The Cosmic Microwave Background (CMB) anisotropy power on the largest angular scales observed both by WMAP and COBE DMR appears to be lower than the one predicted by the standard model of cosmology with almost scale free primordial perturbations arising from a period of inflation \cite{cobe,Bennett:2003bz,Spergel,Peiris}. One can either interpret this as a manifestation of cosmic variance or as a physical effect that requires an explanation. We discuss various mechanisms that could be responsible for the suppression of such low $\ell$ multipoles. Features in the late time evolution of metric fluctuations may do this via the integral Sachs-Wolfe effect. Another possibility is a suppression of power at large scales in the primordial spectrum induced by a fast rolling stage in the evolution of the inflaton field at the beginning of the last 65 e-folds of inflation.
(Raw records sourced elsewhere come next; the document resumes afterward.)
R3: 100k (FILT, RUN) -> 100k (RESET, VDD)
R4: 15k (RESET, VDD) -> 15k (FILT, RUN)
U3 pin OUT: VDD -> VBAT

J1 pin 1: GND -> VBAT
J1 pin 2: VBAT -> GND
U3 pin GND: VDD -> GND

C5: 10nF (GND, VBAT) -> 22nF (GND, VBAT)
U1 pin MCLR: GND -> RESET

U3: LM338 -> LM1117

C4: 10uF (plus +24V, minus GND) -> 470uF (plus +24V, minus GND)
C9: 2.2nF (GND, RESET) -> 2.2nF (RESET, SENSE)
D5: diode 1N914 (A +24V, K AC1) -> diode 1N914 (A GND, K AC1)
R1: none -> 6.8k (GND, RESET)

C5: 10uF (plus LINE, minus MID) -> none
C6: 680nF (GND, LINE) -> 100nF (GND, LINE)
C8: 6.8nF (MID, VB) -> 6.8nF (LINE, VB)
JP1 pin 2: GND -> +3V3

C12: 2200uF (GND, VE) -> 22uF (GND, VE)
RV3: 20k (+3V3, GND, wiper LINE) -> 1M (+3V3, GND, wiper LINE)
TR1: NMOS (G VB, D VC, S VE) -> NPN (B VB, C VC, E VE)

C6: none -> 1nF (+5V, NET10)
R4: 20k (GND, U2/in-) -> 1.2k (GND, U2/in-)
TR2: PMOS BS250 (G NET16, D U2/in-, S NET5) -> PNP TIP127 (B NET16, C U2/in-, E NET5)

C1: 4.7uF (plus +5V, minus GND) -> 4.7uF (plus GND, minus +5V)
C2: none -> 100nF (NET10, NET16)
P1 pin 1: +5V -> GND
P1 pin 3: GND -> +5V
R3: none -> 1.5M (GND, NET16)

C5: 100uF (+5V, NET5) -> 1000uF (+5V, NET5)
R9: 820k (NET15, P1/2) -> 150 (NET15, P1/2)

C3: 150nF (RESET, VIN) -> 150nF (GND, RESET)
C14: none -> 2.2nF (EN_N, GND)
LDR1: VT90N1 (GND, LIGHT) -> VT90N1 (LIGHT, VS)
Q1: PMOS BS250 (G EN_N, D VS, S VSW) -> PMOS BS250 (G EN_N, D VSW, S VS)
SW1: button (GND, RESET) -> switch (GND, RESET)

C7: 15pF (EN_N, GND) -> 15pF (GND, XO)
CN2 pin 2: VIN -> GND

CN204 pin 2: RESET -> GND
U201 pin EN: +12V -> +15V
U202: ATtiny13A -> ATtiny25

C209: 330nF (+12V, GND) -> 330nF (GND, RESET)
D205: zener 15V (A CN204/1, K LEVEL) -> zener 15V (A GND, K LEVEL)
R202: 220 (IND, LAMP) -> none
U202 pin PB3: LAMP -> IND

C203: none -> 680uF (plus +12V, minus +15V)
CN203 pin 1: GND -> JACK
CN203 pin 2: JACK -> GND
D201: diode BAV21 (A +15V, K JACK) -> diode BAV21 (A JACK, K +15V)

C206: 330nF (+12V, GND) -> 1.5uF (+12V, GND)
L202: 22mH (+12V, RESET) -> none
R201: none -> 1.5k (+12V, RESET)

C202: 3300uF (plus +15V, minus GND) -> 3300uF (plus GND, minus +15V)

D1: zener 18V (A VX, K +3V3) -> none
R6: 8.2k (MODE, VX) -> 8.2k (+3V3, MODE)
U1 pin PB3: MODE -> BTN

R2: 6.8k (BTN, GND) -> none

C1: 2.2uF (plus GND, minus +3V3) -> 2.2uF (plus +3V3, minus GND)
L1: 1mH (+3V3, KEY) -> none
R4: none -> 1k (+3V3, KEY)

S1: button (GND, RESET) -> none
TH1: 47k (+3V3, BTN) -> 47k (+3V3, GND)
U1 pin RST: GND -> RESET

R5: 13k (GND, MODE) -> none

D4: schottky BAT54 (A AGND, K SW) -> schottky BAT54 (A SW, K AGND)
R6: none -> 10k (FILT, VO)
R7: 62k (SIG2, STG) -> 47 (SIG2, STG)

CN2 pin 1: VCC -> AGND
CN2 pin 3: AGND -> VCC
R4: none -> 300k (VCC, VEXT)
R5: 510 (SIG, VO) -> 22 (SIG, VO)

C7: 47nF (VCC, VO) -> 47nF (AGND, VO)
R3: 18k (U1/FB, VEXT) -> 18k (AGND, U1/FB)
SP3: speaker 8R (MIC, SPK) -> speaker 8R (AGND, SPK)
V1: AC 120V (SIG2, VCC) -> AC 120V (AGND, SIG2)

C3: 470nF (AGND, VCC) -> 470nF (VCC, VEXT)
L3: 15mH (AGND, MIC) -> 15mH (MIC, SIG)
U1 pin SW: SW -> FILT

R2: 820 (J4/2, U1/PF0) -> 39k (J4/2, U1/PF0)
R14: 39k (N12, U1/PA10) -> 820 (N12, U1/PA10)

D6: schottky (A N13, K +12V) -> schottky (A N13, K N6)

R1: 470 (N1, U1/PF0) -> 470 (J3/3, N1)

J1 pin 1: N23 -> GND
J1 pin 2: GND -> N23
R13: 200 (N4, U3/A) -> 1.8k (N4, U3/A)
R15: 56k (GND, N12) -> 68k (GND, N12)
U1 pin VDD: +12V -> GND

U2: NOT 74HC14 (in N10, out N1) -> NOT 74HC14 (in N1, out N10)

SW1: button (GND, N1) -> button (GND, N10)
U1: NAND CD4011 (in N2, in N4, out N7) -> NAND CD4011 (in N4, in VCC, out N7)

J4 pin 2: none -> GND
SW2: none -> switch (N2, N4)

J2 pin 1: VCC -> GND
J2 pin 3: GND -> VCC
We illustrate this effect in a simple model of inflation and fit the resulting CMB spectrum to the observed temperature-temperature (TT) power spectrum. We find that the WMAP observations suggest a cutoff at $k_c=4.9^{+1.3}_{-1.6}\times 10^{-4}$Mpc$^{-1}$ at 68% confidence, while only an upper limit of $k_c < 7.4\times 10^{-4}$Mpc$^{-1}$ at 95%. Thus, although it improves the fit of the data, the presence of a cutoff in power spectrum is only required at a level close to $2\sigma$. This is obtained with a prior which corresponds to equal distribution wrt $k_c$. We discuss how other choices (such as an equal distribution wrt $\ln k_c$ which is natural in the context of inflation) can affect the statistical interpretation.